The violence never seems tacked on. Anyone who’s read the comics or watched the show knows that’s just the source material doing its job. If neither side finishes the job before the clock runs out, the game triggers Sudden Death. Instead of awarding the win to the health leader, both fighters lose health continuously, forcing you to go on the offensive to survive.

I ended up in a Sudden Death scenario playing as Omni-Man, desperately chasing down a highly mobile Red Rush opponent as my health bar vanished. It turns a boring timeout into a desperate scramble. I honestly want to see more fighting games adopt this rule. The character select screen looks a bit sparse right now. Though, the team captured the individual kits perfectly. This makes sure no two characters play exactly alike.

Atom Eve tags in mid-air with a massive pink energy blast while Rex Splode faces off against a downed Invincible in Invincible VS.

The Story Mode Captures the Tone but Ends Too Soon

The story campaign drops you right around the end of Season 3. Pulling the original voice cast back into the booth. J.K. Simmons returns as Omni-Man, and Aleks Le takes over Mark Grayson, providing performances that sound exactly like the television show. The cutscenes bookend the arcade ladders cleanly. Giving you a reason to push through the offline content and learn the core gameplay without relying on a static text box. The downside is how quickly it wraps up.
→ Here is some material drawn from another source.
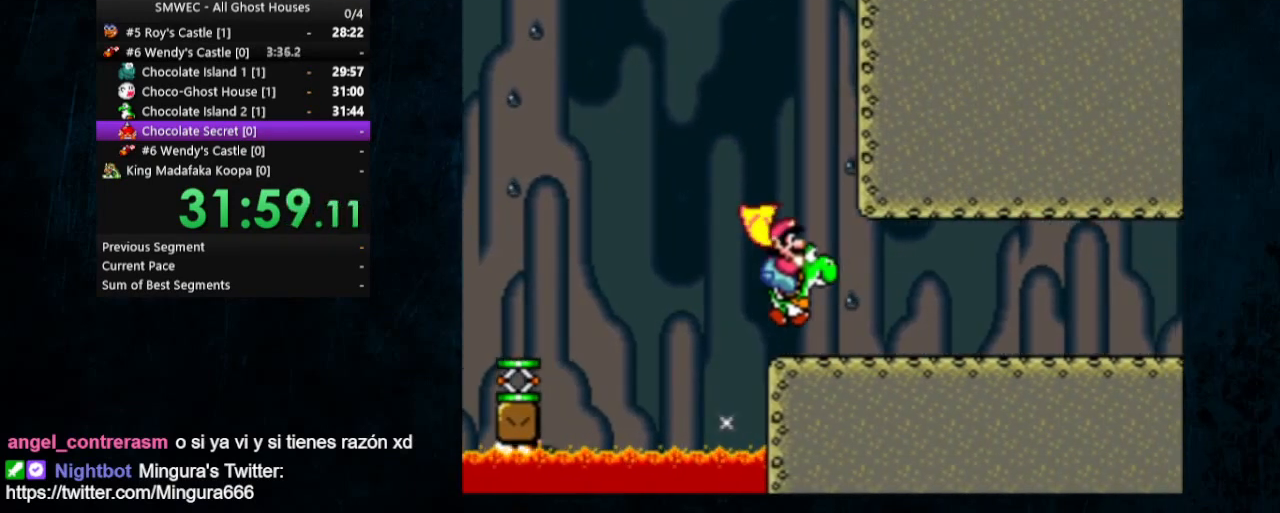
{"buttons": ["Y", "DPAD_UP", "DPAD_RIGHT"], "events": [[300, "DPAD_UP", "down"], [333, "B", "up"]]}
The story mode ends before you’re ready for it to. Leaving you with a basic arcade ladder and standard versus modes. You won’t find combo trials or expansive lore galleries here. Quarter Up clearly prioritized the rollback netcode and tournament viability over single-player extras. Online matches run beautifully. I consistently pulled off exact frame traps on wireless connections without the ping ruining the match. Finding a match takes seconds, and the rematch button loads you back into the fight almost instantly. The developers implemented a robust training mode with frame data and hitbox viewers, which softens the blow of missing combo trials.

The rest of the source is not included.